About this exercise
Filter the listing below down to the lines that contain the word "Condiciones", and copy each of those lines unchanged.

Exercise data
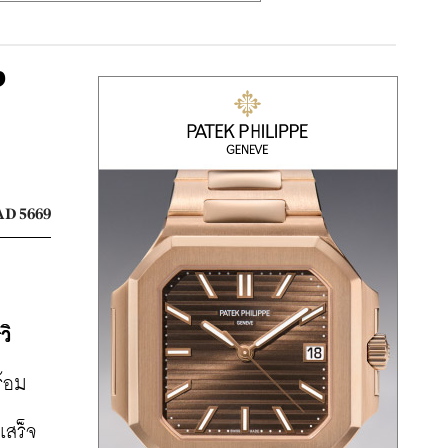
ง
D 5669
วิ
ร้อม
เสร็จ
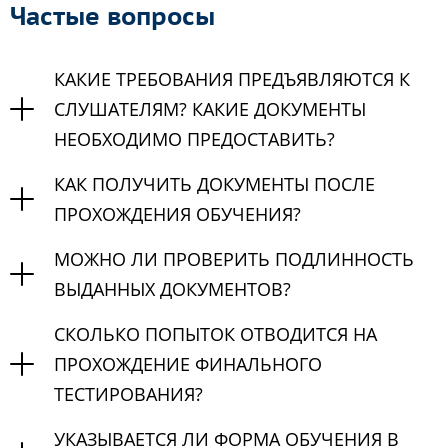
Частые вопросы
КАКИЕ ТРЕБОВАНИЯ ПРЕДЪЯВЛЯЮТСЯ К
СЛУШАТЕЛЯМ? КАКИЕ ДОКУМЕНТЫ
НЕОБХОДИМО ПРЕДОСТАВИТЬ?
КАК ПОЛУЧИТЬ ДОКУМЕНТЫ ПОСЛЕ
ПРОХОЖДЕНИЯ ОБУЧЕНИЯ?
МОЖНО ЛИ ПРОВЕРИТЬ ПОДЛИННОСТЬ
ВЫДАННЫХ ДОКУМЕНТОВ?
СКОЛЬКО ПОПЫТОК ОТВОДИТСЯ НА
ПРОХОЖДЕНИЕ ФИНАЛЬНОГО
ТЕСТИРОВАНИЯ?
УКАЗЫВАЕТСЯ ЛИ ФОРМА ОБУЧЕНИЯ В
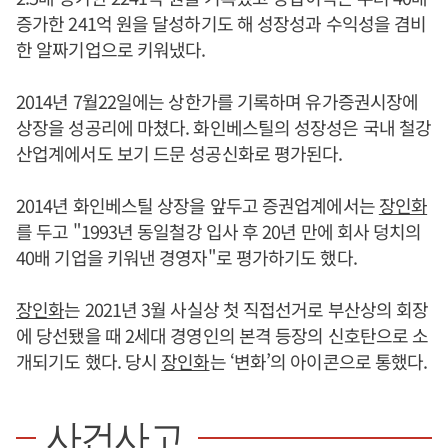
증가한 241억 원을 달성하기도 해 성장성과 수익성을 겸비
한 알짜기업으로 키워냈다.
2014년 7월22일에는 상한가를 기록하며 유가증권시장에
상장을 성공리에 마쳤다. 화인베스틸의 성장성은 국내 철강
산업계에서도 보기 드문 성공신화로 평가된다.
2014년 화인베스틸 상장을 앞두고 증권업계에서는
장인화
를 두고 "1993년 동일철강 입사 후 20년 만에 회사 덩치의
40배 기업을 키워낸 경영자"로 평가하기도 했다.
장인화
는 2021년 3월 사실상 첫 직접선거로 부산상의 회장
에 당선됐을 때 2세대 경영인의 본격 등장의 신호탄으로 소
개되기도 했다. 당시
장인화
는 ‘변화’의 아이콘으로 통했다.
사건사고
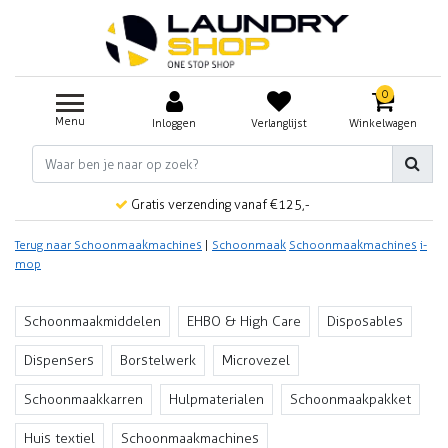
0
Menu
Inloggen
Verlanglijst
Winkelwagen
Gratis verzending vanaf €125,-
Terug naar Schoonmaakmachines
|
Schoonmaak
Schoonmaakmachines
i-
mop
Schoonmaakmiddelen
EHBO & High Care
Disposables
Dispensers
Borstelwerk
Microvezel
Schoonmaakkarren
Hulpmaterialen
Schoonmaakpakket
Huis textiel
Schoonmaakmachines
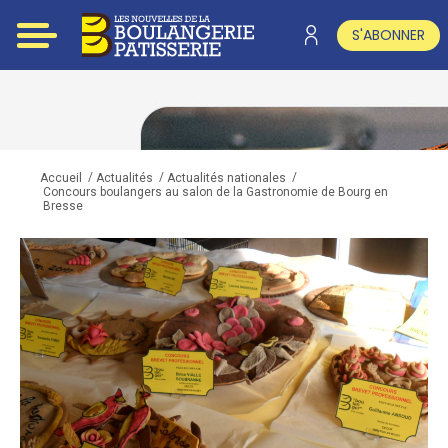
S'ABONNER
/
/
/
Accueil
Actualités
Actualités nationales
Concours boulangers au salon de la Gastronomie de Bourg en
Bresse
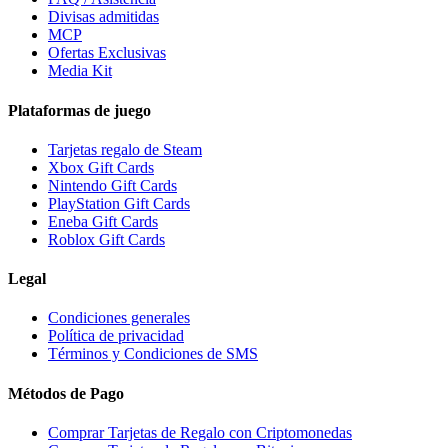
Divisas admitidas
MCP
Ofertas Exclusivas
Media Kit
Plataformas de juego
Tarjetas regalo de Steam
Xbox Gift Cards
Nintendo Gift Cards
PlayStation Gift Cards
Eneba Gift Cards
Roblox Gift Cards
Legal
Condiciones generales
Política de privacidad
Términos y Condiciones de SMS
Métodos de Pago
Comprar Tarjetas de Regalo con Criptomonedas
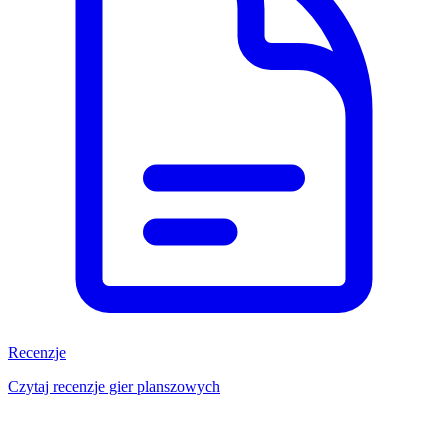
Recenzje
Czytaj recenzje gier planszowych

...

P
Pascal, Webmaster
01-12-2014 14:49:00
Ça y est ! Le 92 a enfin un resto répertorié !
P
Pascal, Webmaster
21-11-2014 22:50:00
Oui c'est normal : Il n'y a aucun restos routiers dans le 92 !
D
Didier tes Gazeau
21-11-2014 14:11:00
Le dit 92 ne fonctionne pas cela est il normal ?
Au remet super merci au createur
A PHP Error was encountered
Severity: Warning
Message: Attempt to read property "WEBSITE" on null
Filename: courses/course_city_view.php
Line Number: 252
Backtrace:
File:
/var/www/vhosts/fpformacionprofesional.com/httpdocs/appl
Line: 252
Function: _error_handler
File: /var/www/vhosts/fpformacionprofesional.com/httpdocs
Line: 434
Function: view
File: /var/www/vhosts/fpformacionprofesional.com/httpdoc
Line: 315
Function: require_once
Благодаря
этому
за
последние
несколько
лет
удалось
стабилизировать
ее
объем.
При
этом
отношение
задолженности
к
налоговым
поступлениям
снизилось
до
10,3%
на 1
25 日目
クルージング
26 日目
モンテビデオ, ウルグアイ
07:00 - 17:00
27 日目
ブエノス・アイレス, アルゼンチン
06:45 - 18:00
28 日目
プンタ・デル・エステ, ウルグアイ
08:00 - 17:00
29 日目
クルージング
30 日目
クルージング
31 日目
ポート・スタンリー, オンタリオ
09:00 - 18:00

Result of the task
Condiciones generales
Términos y Condiciones de SMS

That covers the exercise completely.